Come è facile intuire, durante le mie missioni umanitarie ho vissuto numerosi momenti di sofferenza.
Tra questi, proprio l’incontro con gli ex bambini soldati in una città del Congo. Inoltre, assistere alla miseria di milioni di persone fragili e innocenti ha reso particolarmente sofferente la mia permanenza in Africa.
Oggi più che in passato assistiamo a un regresso caratterizzato da un’onnipresente dimenticanza nei confronti di milioni di persone povere.
La povertà è il risultato delle ingiustizie dell’avere e dell’alterazione del valore universale dell’individuo.
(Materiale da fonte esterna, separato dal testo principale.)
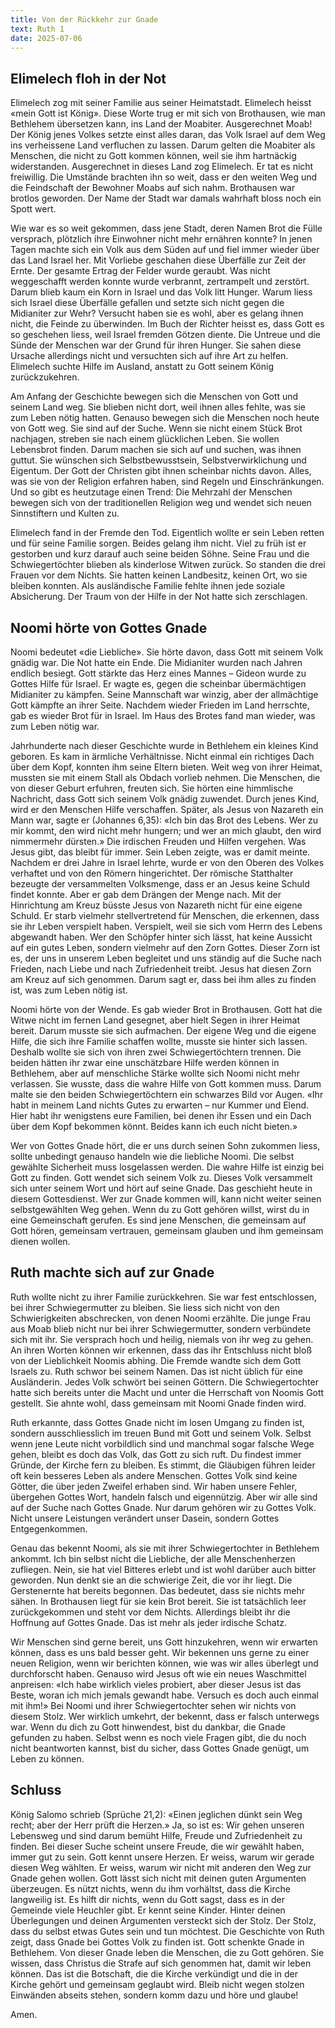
 ```yaml
---
title: Von der Rückkehr zur Gnade
text: Ruth 1
date: 2025-07-06
---
```


## Elimelech floh in der Not

Elimelech zog mit seiner Familie aus seiner Heimatstadt. Elimelech heisst «mein Gott ist König». Diese Worte trug er mit sich von Brothausen, wie man Bethlehem übersetzen kann, ins Land der Moabiter. Ausgerechnet Moab! Der König jenes Volkes setzte einst alles daran, das Volk Israel auf dem Weg ins verheissene Land verfluchen zu lassen. Darum gelten die Moabiter als Menschen, die nicht zu Gott kommen können, weil sie ihm hartnäckig widerstanden. Ausgerechnet in dieses Land zog Elimelech. Er tat es nicht freiwillig. Die Umstände brachten ihn so weit, dass er den weiten Weg und die Feindschaft der Bewohner Moabs auf sich nahm. Brothausen war brotlos geworden. Der Name der Stadt war damals wahrhaft bloss noch ein Spott wert.

Wie war es so weit gekommen, dass jene Stadt, deren Namen Brot die Fülle versprach, plötzlich ihre Einwohner nicht mehr ernähren konnte? In jenen Tagen machte sich ein Volk aus dem Süden auf und fiel immer wieder über das Land Israel her. Mit Vorliebe geschahen diese Überfälle zur Zeit der Ernte. Der gesamte Ertrag der Felder wurde geraubt. Was nicht weggeschafft werden konnte wurde verbrannt, zertrampelt und zerstört. Darum blieb kaum ein Korn in Israel und das Volk litt Hunger. Warum liess sich Israel diese Überfälle gefallen und setzte sich nicht gegen die Midianiter zur Wehr? Versucht haben sie es wohl, aber es gelang ihnen nicht, die Feinde zu überwinden. Im Buch der Richter heisst es, dass Gott es so geschehen liess, weil Israel fremden Götzen diente. Die Untreue und die Sünde der Menschen war der Grund für ihren Hunger. Sie sahen diese Ursache allerdings nicht und versuchten sich auf ihre Art zu helfen. Elimelech suchte Hilfe im Ausland, anstatt zu Gott seinem König zurückzukehren.

Am Anfang der Geschichte bewegen sich die Menschen von Gott und seinem Land weg. Sie blieben nicht dort, weil ihnen alles fehlte, was sie zum Leben nötig hatten. Genauso bewegen sich die Menschen noch heute von Gott weg. Sie sind auf der Suche. Wenn sie nicht einem Stück Brot nachjagen, streben sie nach einem glücklichen Leben. Sie wollen Lebensbrot finden. Darum machen sie sich auf und suchen, was ihnen guttut. Sie wünschen sich Selbstbewusstsein, Selbstverwirklichung und Eigentum. Der Gott der Christen gibt ihnen scheinbar nichts davon. Alles, was sie von der Religion erfahren haben, sind Regeln und Einschränkungen. Und so gibt es heutzutage einen Trend: Die Mehrzahl der Menschen bewegen sich von der traditionellen Religion weg und wendet sich neuen Sinnstiftern und Kulten zu.

Elimelech fand in der Fremde den Tod. Eigentlich wollte er sein Leben retten und für seine Familie sorgen. Beides gelang ihm nicht. Viel zu früh ist er gestorben und kurz darauf auch seine beiden Söhne. Seine Frau und die Schwiegertöchter blieben als kinderlose Witwen zurück. So standen die drei Frauen vor dem Nichts. Sie hatten keinen Landbesitz, keinen Ort, wo sie bleiben konnten. Als ausländische Familie fehlte ihnen jede soziale Absicherung. Der Traum von der Hilfe in der Not hatte sich zerschlagen.


## Noomi hörte von Gottes Gnade

Noomi bedeutet «die Liebliche». Sie hörte davon, dass Gott mit seinem Volk gnädig war. Die Not hatte ein Ende. Die Midianiter wurden nach Jahren endlich besiegt. Gott stärkte das Herz eines Mannes – Gideon wurde zu Gottes Hilfe für Israel. Er wagte es, gegen die scheinbar übermächtigen Midianiter zu kämpfen. Seine Mannschaft war winzig, aber der allmächtige Gott kämpfte an ihrer Seite. Nachdem wieder Frieden im Land herrschte, gab es wieder Brot für in Israel. Im Haus des Brotes fand man wieder, was zum Leben nötig war.

Jahrhunderte nach dieser Geschichte wurde in Bethlehem ein kleines Kind geboren. Es kam in ärmliche Verhältnisse. Nicht einmal ein richtiges Dach über dem Kopf, konnten ihm seine Eltern bieten. Weit weg von ihrer Heimat, mussten sie mit einem Stall als Obdach vorlieb nehmen. Die Menschen, die von dieser Geburt erfuhren, freuten sich. Sie hörten eine himmlische Nachricht, dass Gott sich seinem Volk gnädig zuwendet. Durch jenes Kind, wird er den Menschen Hilfe verschaffen. Später, als Jesus von Nazareth ein Mann war, sagte er (Johannes 6,35): «Ich bin das Brot des Lebens. Wer zu mir kommt, den wird nicht mehr hungern; und wer an mich glaubt, den wird nimmermehr dürsten.» Die irdischen Freuden und Hilfen vergehen. Was Jesus gibt, das bleibt für immer. Sein Leben zeigte, was er damit meinte. Nachdem er drei Jahre in Israel lehrte, wurde er von den Oberen des Volkes verhaftet und von den Römern hingerichtet. Der römische Statthalter bezeugte der versammelten Volksmenge, dass er an Jesus keine Schuld findet konnte. Aber er gab dem Drängen der Menge nach. Mit der Hinrichtung am Kreuz büsste Jesus von Nazareth nicht für eine eigene Schuld. Er starb vielmehr stellvertretend für Menschen, die erkennen, dass sie ihr Leben verspielt haben. Verspielt, weil sie sich vom Herrn des Lebens abgewandt haben. Wer den Schöpfer hinter sich lässt, hat keine Aussicht auf ein gutes Leben, sondern vielmehr auf den Zorn Gottes. Dieser Zorn ist es, der uns in unserem Leben begleitet und uns ständig auf die Suche nach Frieden, nach Liebe und nach Zufriedenheit treibt. Jesus hat diesen Zorn am Kreuz auf sich genommen. Darum sagt er, dass bei ihm alles zu finden ist, was zum Leben nötig ist.

Noomi hörte von der Wende. Es gab wieder Brot in Brothausen. Gott hat die Witwe nicht im fernen Land gesegnet, aber hielt Segen in ihrer Heimat bereit. Darum musste sie sich aufmachen. Der eigene Weg und die eigene Hilfe, die sich ihre Familie schaffen wollte, musste sie hinter sich lassen. Deshalb wollte sie sich von ihren zwei Schwiegertöchtern trennen. Die beiden hätten ihr zwar eine unschätzbare Hilfe werden können in Bethlehem, aber auf menschliche Stärke wollte sich Noomi nicht mehr verlassen. Sie wusste, dass die wahre Hilfe von Gott kommen muss. Darum malte sie den beiden Schwiegertöchtern ein schwarzes Bild vor Augen. «Ihr habt in meinem Land nichts Gutes zu erwarten – nur Kummer und Elend. Hier habt ihr wenigstens eure Familien, bei denen ihr Essen und ein Dach über dem Kopf bekommen könnt. Beides kann ich euch nicht bieten.»

Wer von Gottes Gnade hört, die er uns durch seinen Sohn zukommen liess, sollte unbedingt genauso handeln wie die liebliche Noomi. Die selbst gewählte Sicherheit muss losgelassen werden. Die wahre Hilfe ist einzig bei Gott zu finden. Gott wendet sich seinem Volk zu. Dieses Volk versammelt sich unter seinem Wort und hört auf seine Gnade. Das geschieht heute in diesem Gottesdienst. Wer zur Gnade kommen will, kann nicht weiter seinen selbstgewählten Weg gehen. Wenn du zu Gott gehören willst, wirst du in eine Gemeinschaft gerufen. Es sind jene Menschen, die gemeinsam auf Gott hören, gemeinsam vertrauen, gemeinsam glauben und ihm gemeinsam dienen wollen.


## Ruth machte sich auf zur Gnade

Ruth wollte nicht zu ihrer Familie zurückkehren. Sie war fest entschlossen, bei ihrer Schwiegermutter zu bleiben. Sie liess sich nicht von den Schwierigkeiten abschrecken, von denen Noomi erzählte. Die junge Frau aus Moab blieb nicht nur bei ihrer Schwiegermutter, sondern verbündete sich mit ihr. Sie versprach hoch und heilig, niemals von ihr weg zu gehen. An ihren Worten können wir erkennen, dass das ihr Entschluss nicht bloß von der Lieblichkeit Noomis abhing. Die Fremde wandte sich dem Gott Israels zu. Ruth schwor bei seinem Namen. Das ist nicht üblich für eine Ausländerin. Jedes Volk schwört bei seinen Göttern. Die Schwiegertochter hatte sich bereits unter die Macht und unter die Herrschaft von Noomis Gott gestellt. Sie ahnte wohl, dass gemeinsam mit Noomi Gnade finden wird.

Ruth erkannte, dass Gottes Gnade nicht im losen Umgang zu finden ist, sondern ausschliesslich im treuen Bund mit Gott und seinem Volk. Selbst wenn jene Leute nicht vorbildlich sind und manchmal sogar falsche Wege gehen, bleibt es doch das Volk, das Gott zu sich ruft. Du findest immer Gründe, der Kirche fern zu bleiben. Es stimmt, die Gläubigen führen leider oft kein besseres Leben als andere Menschen. Gottes Volk sind keine Götter, die über jeden Zweifel erhaben sind. Wir haben unsere Fehler, übergehen Gottes Wort, handeln falsch und eigennützig. Aber wir alle sind auf der Suche nach Gottes Gnade. Nur darum gehören wir zu Gottes Volk. Nicht unsere Leistungen verändert unser Dasein, sondern Gottes Entgegenkommen.

Genau das bekennt Noomi, als sie mit ihrer Schwiegertochter in Bethlehem ankommt. Ich bin selbst nicht die Liebliche, der alle Menschenherzen zufliegen. Nein, sie hat viel Bitteres erlebt und ist wohl darüber auch bitter geworden. Nun denkt sie an die schwierige Zeit, die vor ihr liegt. Die Gerstenernte hat bereits begonnen. Das bedeutet, dass sie nichts mehr sähen. In Brothausen liegt für sie kein Brot bereit. Sie ist tatsächlich leer zurückgekommen und steht vor dem Nichts. Allerdings bleibt ihr die Hoffnung auf Gottes Gnade. Das ist mehr als jeder irdische Schatz.

Wir Menschen sind gerne bereit, uns Gott hinzukehren, wenn wir erwarten können, dass es uns bald besser geht. Wir bekennen uns gerne zu einer neuen Religion, wenn wir berichten können, wie was wir alles überlegt und durchforscht haben. Genauso wird Jesus oft wie ein neues Waschmittel anpreisen: «Ich habe wirklich vieles probiert, aber dieser Jesus ist das Beste, woran ich mich jemals gewandt habe. Versuch es doch auch einmal mit ihm!» Bei Noomi und ihrer Schwiegertochter sehen wir nichts von diesem Stolz. Wer wirklich umkehrt, der bekennt, dass er falsch unterwegs war. Wenn du dich zu Gott hinwendest, bist du dankbar, die Gnade gefunden zu haben. Selbst wenn es noch viele Fragen gibt, die du noch nicht beantworten kannst, bist du sicher, dass Gottes Gnade genügt, um Leben zu können.


## Schluss

König Salomo schrieb (Sprüche 21,2): «Einen jeglichen dünkt sein Weg recht; aber der Herr prüft die Herzen.» Ja, so ist es: Wir gehen unseren Lebensweg und sind darum bemüht Hilfe, Freude und Zufriedenheit zu finden. Bei dieser Suche scheint unsere Freude, die wir gewählt haben, immer gut zu sein. Gott kennt unsere Herzen. Er weiss, warum wir gerade diesen Weg wählten. Er weiss, warum wir nicht mit anderen den Weg zur Gnade gehen wollen. Gott lässt sich nicht mit deinen guten Argumenten überzeugen. Es nützt nichts, wenn du ihm vorhältst, dass die Kirche langweilig ist. Es hilft dir nichts, wenn du Gott sagst, dass es in der Gemeinde viele Heuchler gibt. Er kennt seine Kinder.  Hinter deinen Überlegungen und deinen Argumenten versteckt sich der Stolz. Der Stolz, dass du selbst etwas Gutes sein und tun möchtest. Die Geschichte von Ruth zeigt, dass Gnade bei Gottes Volk zu finden ist. Gott schenkte Gnade in Bethlehem. Von dieser Gnade leben die Menschen, die zu Gott gehören. Sie wissen, dass Christus die Strafe auf sich genommen hat, damit wir leben können. Das ist die Botschaft, die die Kirche verkündigt und die in der Kirche gehört und gemeinsam geglaubt wird. Bleib nicht wegen stolzen Einwänden abseits stehen, sondern komm dazu und höre und glaube!

Amen.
La brutalizzazione delle condizioni dell’uomo e in special modo di donne e bambini, l’affermazione sempre maggiore dei nuovi modelli socio-economici che considerano le persone come merce di scambio sono davanti agli occhi di tutti. Purtroppo ne ho avuto piena consapevolezza da vicino”.
Esperienze di viaggio
M.I.: “Oltre alle esperienze negative, avrà vissuto anche delle vicende positive. Quali sono state?“.
F.B. :”Sono molte. Nel corso di 25 anni di attività umanitarie ho incontrato più di 1 milione di persone. Ciò mi ha consentito di consolidare la mia idea di reciprocità, intesa come forma originaria della relazione interpersonale.
Nella reciprocità si suppone l’intenzionalità personale di ciascuno e il riconoscimento della comune umanità, dunque un’uguaglianza di fondo di fronte alle differenze.
La conoscenza degli altri e il saper vivere con gli altri, rappresenta un aspetto importante dell’esperienza umana che matura di giorno in giorno.
In Africa, la parola Ubuntu, indica il principio secondo cui si ha cura del benessere di ciascuno, uno spirito di mutuo soccorso che si oppone al nuovo tipo di narcisismo di cui l’uomo rischia di diventare preda. Le continue strette di mano e gli abbracci hanno rappresentato un significativo addestramento volto alla promozione dei valori della pace, che costituisce il punto di incontro più nobile tra morale, libertà e democrazia.
E’ in questi luoghi che si è rinforzato in me il convincimento secondo cui, la pace è la lotta contro la disumanizzazione, è l’idea secondo la quale non dovrebbe mai prevalere il lato oscuro della ragione”.
Finchè c’è guerra c’è speranza
Ve lo ricordate il celebre film di Alberto Sordi: “Finché c’è guerra c’è speranza?“. Questo crudo capolavoro della cinematografia italiana, metteva a nudo tutta l’ipocrisia del compassato mondo occidentale.
Nella parte finale della pellicola, l’Albertone nazionale in un soliloquio di circa dieci minuti, ammetteva che la causa delle guerre non è da imputare solo alla politica, ma anche alla sua viziata e incontentabile famiglia.
La povertà africana è figlia della cupidigia umana ed è contro bilanciata dal nostro narcisismo, il cui sfruttamento serve per appagare futili desideri.
Era il 1974. Sono passati decenni, eppure nulla è cambiato.